Decapité la luz de la noche cerrando las persianas.
Amordacé el último pensamiento,
ese turista perdido,
que pasaba por lo que restaba de mi consciencia.
Mi cuerpo ya solo es una ciudad en la madrugada
donde se oyen muy lejanamente:
los ronquidos de un vagabundo,
que en sus sueños come desganado las dos palabras
que tan alegremente canta a lo largo del día;
la esquizofrenia,
los cambios de humor de los semáforos,
reyes del día, que regulan un reino sin súbditos;
la melodía de una botella que se rompe
y el desandar curvo hacia el hogar.
Dolorido por un rasguño del sol sobre mi ojo
puse cara al perdón que había soñado anoche,
regateé con mi orgullo el precio del olvido
y el funeral de aquel viejo y sordo rencor.
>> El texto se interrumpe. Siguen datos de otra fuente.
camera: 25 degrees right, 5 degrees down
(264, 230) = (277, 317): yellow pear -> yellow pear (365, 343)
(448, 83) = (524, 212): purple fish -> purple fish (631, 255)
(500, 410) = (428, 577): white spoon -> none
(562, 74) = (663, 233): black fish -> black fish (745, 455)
Me agaché, besé el pedestal de la humildad,
pagué mis deudas con mis cuervos interiores,
esos mismos que me agusanaban las entrañas
y vomitaba con cada palabra negra e iracunda.
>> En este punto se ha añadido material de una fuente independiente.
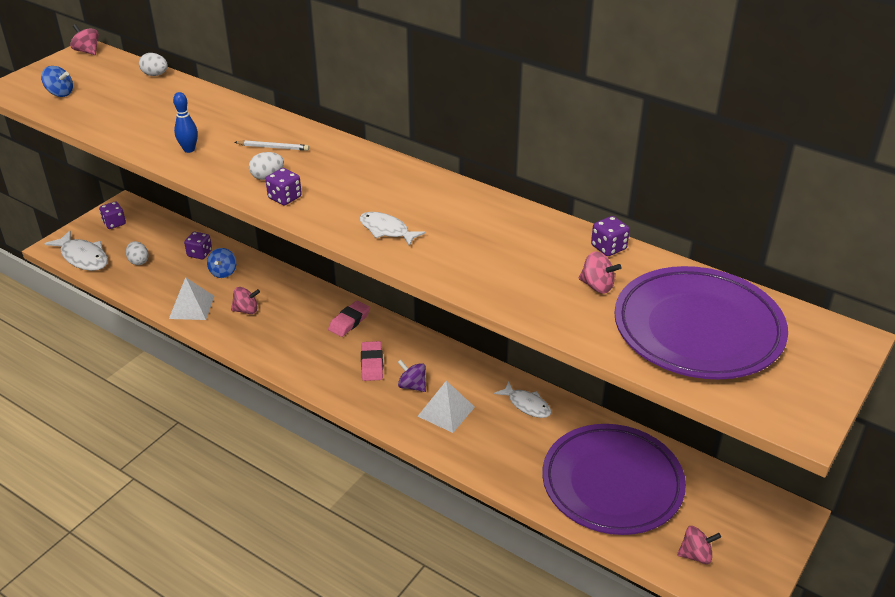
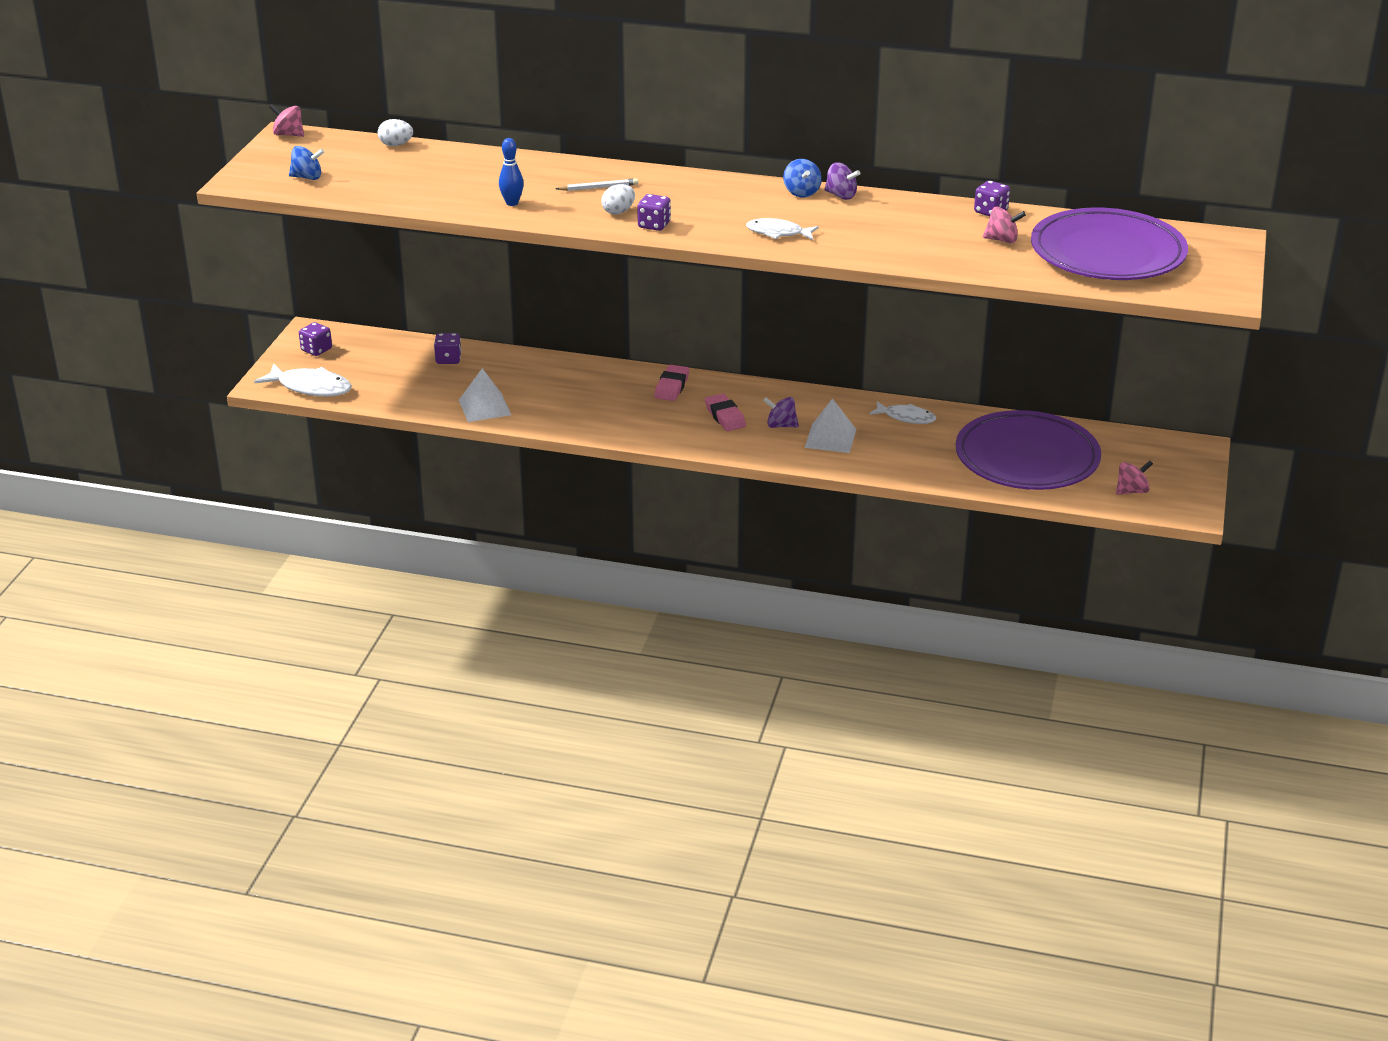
camera: 20 degrees left, 5 degrees down
(138, 261) = (382, 379): white egg -> none
(223, 272) = (492, 371): blue spinning top -> blue spinning top (801, 192)
(246, 310) = (549, 398): pink spinning top -> none
(477, 198) = (841, 195): none -> purple spinning top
Dejé flores en el panteón del odio consumido,
sus llamas son hojarasca que piso según avanzo
con los pies descalzos y la coraza traspasada.
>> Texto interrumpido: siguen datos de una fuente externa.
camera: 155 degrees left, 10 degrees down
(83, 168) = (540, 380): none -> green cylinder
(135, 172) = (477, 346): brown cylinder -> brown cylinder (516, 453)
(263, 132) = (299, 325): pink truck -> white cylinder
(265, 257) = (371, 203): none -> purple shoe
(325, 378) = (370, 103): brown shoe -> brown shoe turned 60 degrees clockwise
Adquirí esa clase de viento que se oculta
en las curvas de las estaciones,
en los amores donde las grietas parasitan
y ocupan con cenizas de hielo los recuerdos,
en los suspiros que se apiñan dentro del polvo.
Compré un pasaporte al insomnio,
una estancia perfumada por un futuro salado
y fragancias de un colchón que no ha conocido el placer.
Me regalaste el último barrote que ataría mi vida
a este barranco, estos acantilados inhóspitos
y me anclaría a algo acabado,
un trozo de madera estancada en el vacío.